Alison Kennedy, managing director for Asean at Accenture Strategy, said that if a company actually spent time with consumers and really understood what their needs were, it would be able to understand what is driving the population, which is one of the challenge of Asean companies.
“A market like Asean is incredibly diverse, and by trying to really understand it in terms of what consumers want … and what they respond to is one of the things that companies absolutely must do practically when this region becomes more integrated in the near future,” she said.
John Christie, chief executive officer of Tesco Lotus, said the art was to listen, understand, and deliver to the consumers what they want from a product and what they want from a price.

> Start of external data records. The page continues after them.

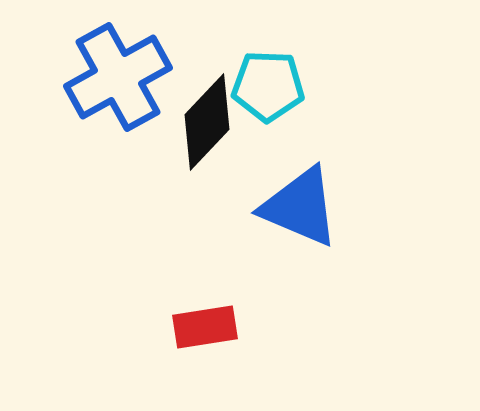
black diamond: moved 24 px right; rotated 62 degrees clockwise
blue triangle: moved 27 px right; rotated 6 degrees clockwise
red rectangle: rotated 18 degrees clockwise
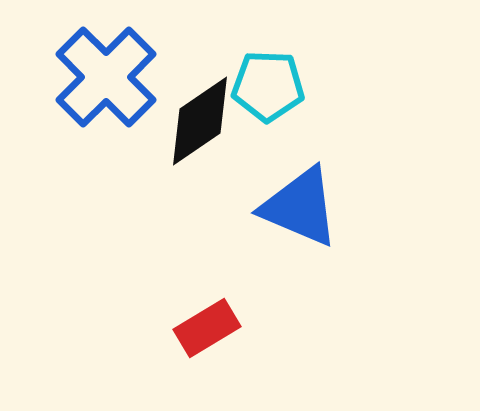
blue cross: moved 12 px left; rotated 16 degrees counterclockwise
black diamond: moved 7 px left, 1 px up; rotated 12 degrees clockwise
red rectangle: moved 2 px right, 1 px down; rotated 22 degrees counterclockwise
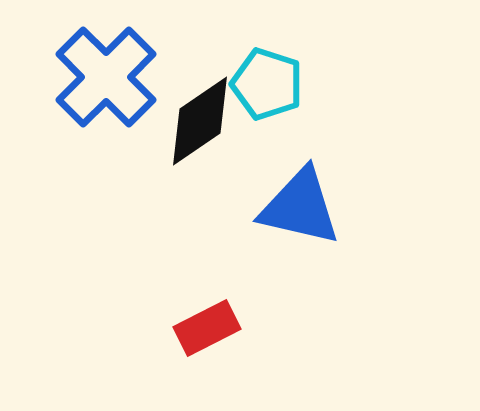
cyan pentagon: moved 1 px left, 2 px up; rotated 16 degrees clockwise
blue triangle: rotated 10 degrees counterclockwise
red rectangle: rotated 4 degrees clockwise
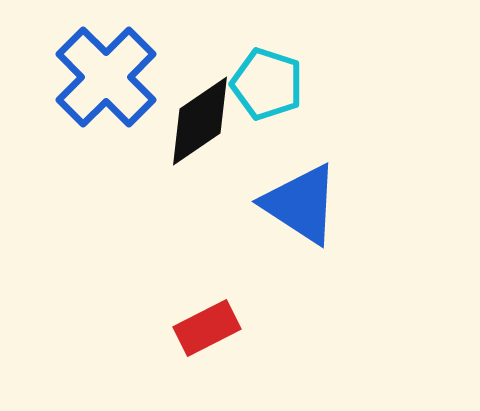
blue triangle: moved 1 px right, 3 px up; rotated 20 degrees clockwise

If company tries to lead the customer, that is where it will go wrong, since companies have to listen and react to what customers need and work out how to make money from it.
“If you start off from the premise of ‘I am trying to make money’ you would go wrong every time,” he said. 
Sanjay Gujral, regional managing director of L-Capital Asia, said the growth area in the Asean right now would be across the consumption and services landscape. This includes food and beverages, beauty and wellness, travel and leisure, along with fashion and jewellery and hospitals. Meanwhile there is room for the media and entertainment sector to grow in the region.